Nikitas P, Pappa-Louisi A, Papageorgiou A
Department of Chemistry, Aristotle University of Thessaloniki, Greece.
J Chromatogr A. 2001 Mar 30;912(1):13-29. doi: 10.1016/s0021-9673(01)00524-6.
The problem of the appropriate choice of the function that describes a chromatographic peak is examined in combination with the deconvolution of overlapped peaks by means of the non-linear least-squares method. It is shown that the majority of the functions proposed in the literature to describe chromatographic peaks are not suitable for this purpose. Only the polynomial modified Gaussian function can describe almost every peak but it is mathematically incorrect unless it is redefined properly. Two new functions are proposed and discussed. It is also shown that the deconvolution of an overlapping peak can be done with high accuracy using a non-linear least-squares procedure, like Microsoft Solver, but this target is attained only if we use as fitted parameters the position of the peak maximum and the peak area (or height) of every component in the unresolved chromatographic peak. In case we use as fitted parameters all the parameters that describe each single peak enclosed in the multi-component peak, then Solver leads to better fits, which though do not correspond to the best deconvolution of the peak. Finally, it is found that Solver gives much better results than those of modern methods, like the immune and genetic algorithms.

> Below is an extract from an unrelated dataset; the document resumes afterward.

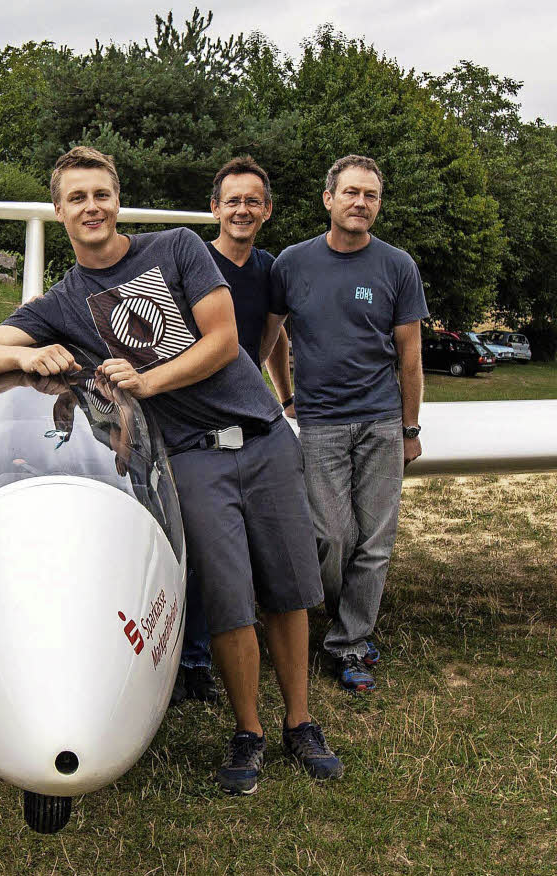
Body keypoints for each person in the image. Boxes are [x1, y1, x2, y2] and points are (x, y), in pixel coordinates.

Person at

结合使用非线性最小二乘法对重叠峰进行反卷积,研究了选择合适的描述色谱峰的函数这一问题。结果表明,文献中提出的用于描述色谱峰的大多数函数并不适用于此目的。只有多项式修正高斯函数几乎可以描述每个峰,但除非对其进行适当重新定义,否则在数学上是不正确的。提出并讨论了两个新函数。还表明,使用非线性最小二乘法程序(如Microsoft Solver)可以高精度地完成重叠峰的反卷积,但只有当我们将峰最大值的位置以及未分离色谱峰中每个组分的峰面积(或高度)用作拟合参数时,才能实现这一目标。如果我们将描述多组分峰中每个单峰的所有参数用作拟合参数,那么Solver会得到更好的拟合结果,不过这并不对应于峰的最佳反卷积。最后,发现Solver给出的结果比免疫算法和遗传算法等现代方法要好得多。